We also examined the association between the haplotypes of the 10 genes with multiple SNPs and the risk of biliary stones and cancers. Among population controls, linkage disequilibrium (LD) between these loci was assessed by calculating pariwise Lewontin’s D’ and r2 using Haploview version 3.11 (16). The logistic regression with haplotypes was similar to that with single SNPs. We used the most common haplotype as the referent and estimated the OR and 95% CI for other haplotypes relevant to this referent. To circumvent the challenge of phase ambiguity, which is a special missing data issue in that the haplotype phase is missing, we employed the method described by Schaid et al (17) implemented in the haplo.stat package in R. This approach uses an Expectation-Maximization algorithm to account for the phase ambiguity and permits modeling of the association of haplotypes, as well as haplotype-environment interactions, with continuous and discrete outcomes (17). It also allows testing of global differences in haplotype frequencies between cases and controls. Only those haplotypes with frequencies above 1% were included in our analysis.
Selected characteristics of the study subjects are shown in Table 2. As expected, the majority of gallbladder cancer (72.6%) and biliary stone (62.1%) cases were women, while slightly more than half of bile duct (59.8%) and ampulla of Vater (51.1%) cancers were men. Compared with controls, biliary stone cases were younger. Compared to controls, smoking was more common in gallstone cases, while more bile duct and ampulla of Vater cancer cases were smokers. Gallbladder cancer and biliary stone cases were less likely to drink alcohol but had a higher BMI and were more likely to be diabetic than controls. For all three cancer types, cases were significantly more likely to have gallstones than controls.

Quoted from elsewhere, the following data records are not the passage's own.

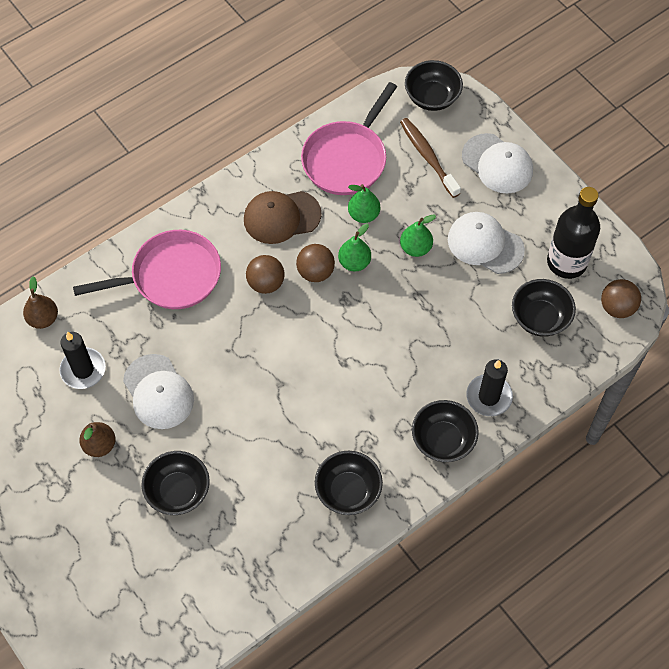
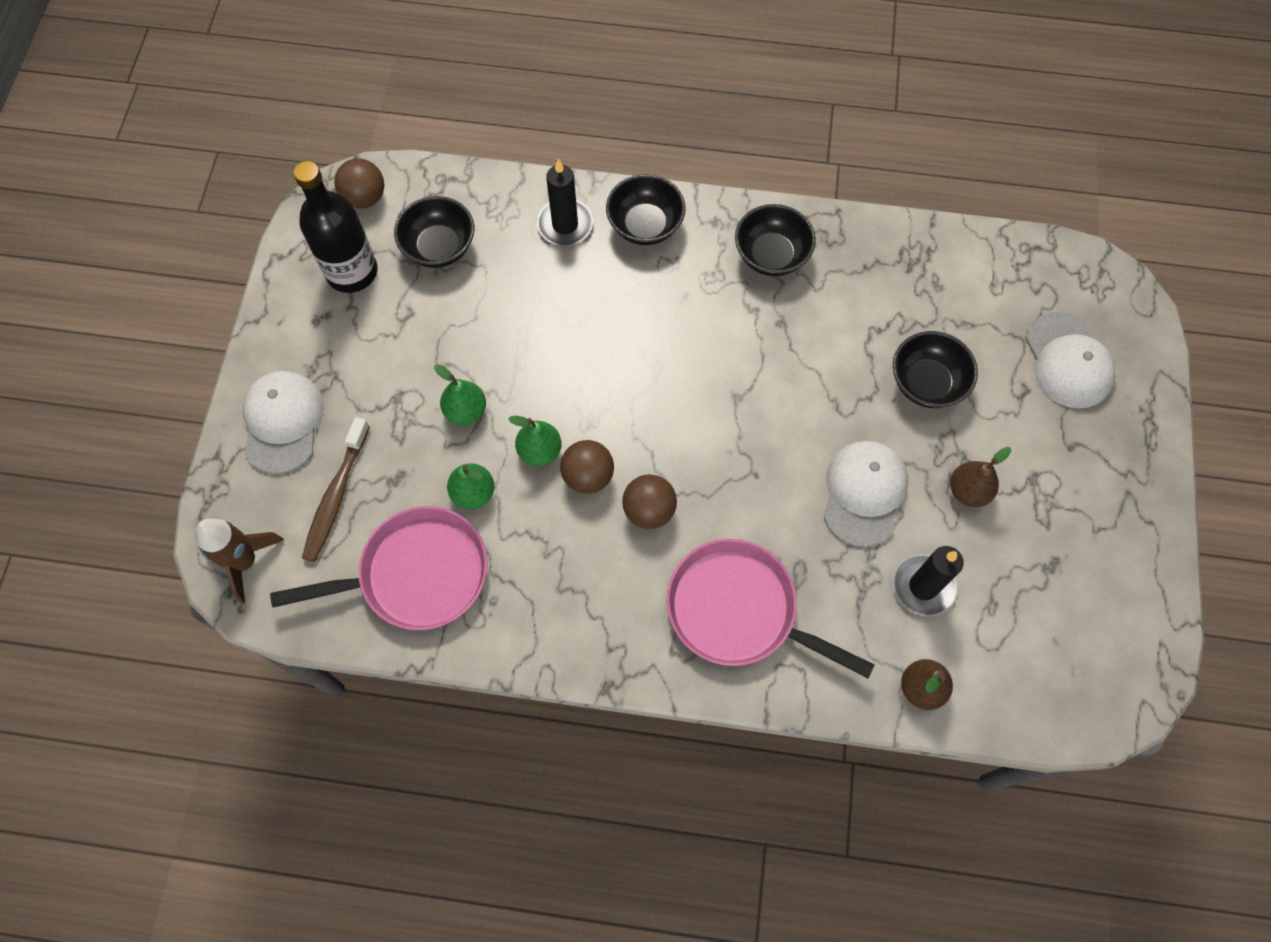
camera: 135 degrees left, 5 degrees up
(281, 217) = (557, 570): brown cap -> none
(432, 97) = (245, 562): black bowl -> brown rocket
(485, 244) = (399, 354): white cap -> white cap (1068, 361)

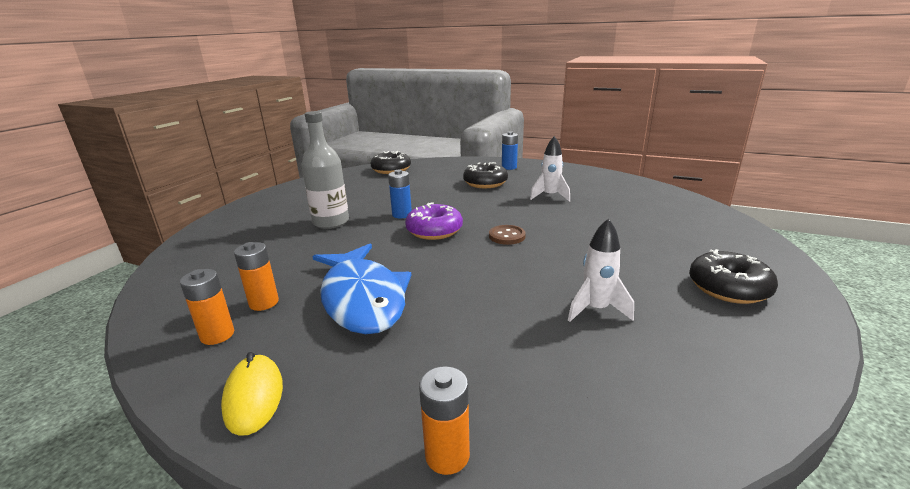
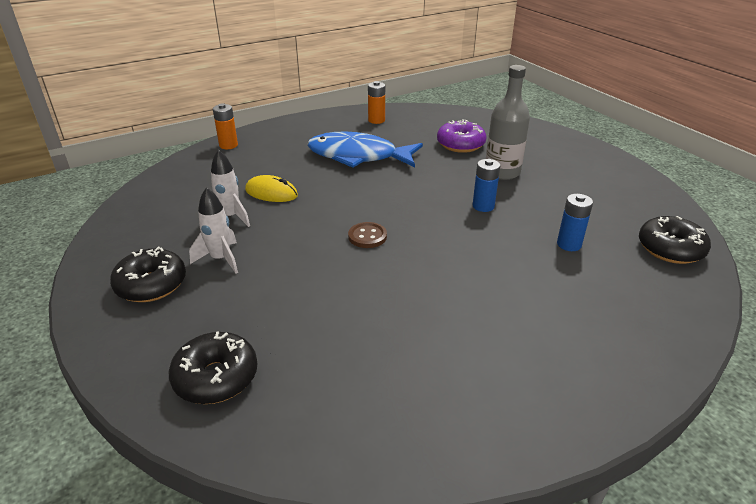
camera: 125 degrees right, 10 degrees up
(254, 396) = (317, 122): yellow mouse -> yellow mouse (271, 193)
(264, 303) = (393, 133): orange battery -> none
(434, 231) = (424, 208): purple donut -> purple donut (460, 144)
(485, 183) = (536, 297): black donut -> black donut (216, 377)
(509, 167) = (603, 362): blue battery -> blue battery (569, 244)
(550, 196) = (430, 321): white rocket -> white rocket (221, 259)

Of the 22 genes, 5 (IL8, IL8RB,RNASEL, TNF, and NOS2) showed some association with biliary stone risk. Table 3 shows the ORs of biliary stones in relation to SNPs of these 5 genes. As shown, all three IL8 SNPs (rs4073, rs2227307, rs2227306), in close LD with each other (r2=0.99), were associated with reduced risk of bile duct stones (global p <0.04): −351A>T (also called IL8-251, rs4073): ORTA/AA=0.55 (95% CI 0.40–0.76), ptrend=0.04; IVS1+230 T>G (rs2227307): ORTG/GG=0.55 (95% CI 0.40–0.76), ptrend=0.03; IVS1–204C>T (rs2227306): ORTC/CC=0.57 (95% CI 0.42–0.78), ptrend=0.03. In contrast, two of the three IL8RB variants were associated with an increased risk of biliary stones (gallstones and/or bile duct stones) (global p=0.0006): Ex3+811C>T (rs2230054): ORCT/TT=1.40 (95% CI 1.13–1.74), ptrend=0.002; Ex3+1235T>C (rs1126579): ORTC/CC=1.25 (95% CI 1.00–1.55), ptrend=0.01. One (Ex1–96A>G, rs486907) of the two RNASEL markers was associated with increased risk of gallbladder stones (95% CI 1.08–1.71) (ptrend=0.001), and the global p value for the gene was 0.002. Of the 7 TNF markers, only one (TNF-1042C>A, rs1800630) was associated with a reduced risk of gallstones (95% CI 0.56–0.93; ptrend=0.008) but the global p value for the TNF gene was not significant. One of the two NOS2 SNPs, Ex16+14C>T (rs2297518), was associated with gallstones (ptrend=0.01, global p=0.02). Gender did not modify these risk patterns and adjustment for other covariates, including smoking, alcohol drinking, BMI, and gallstones, as well as adjustment for multiple comparisons did not materially change the results.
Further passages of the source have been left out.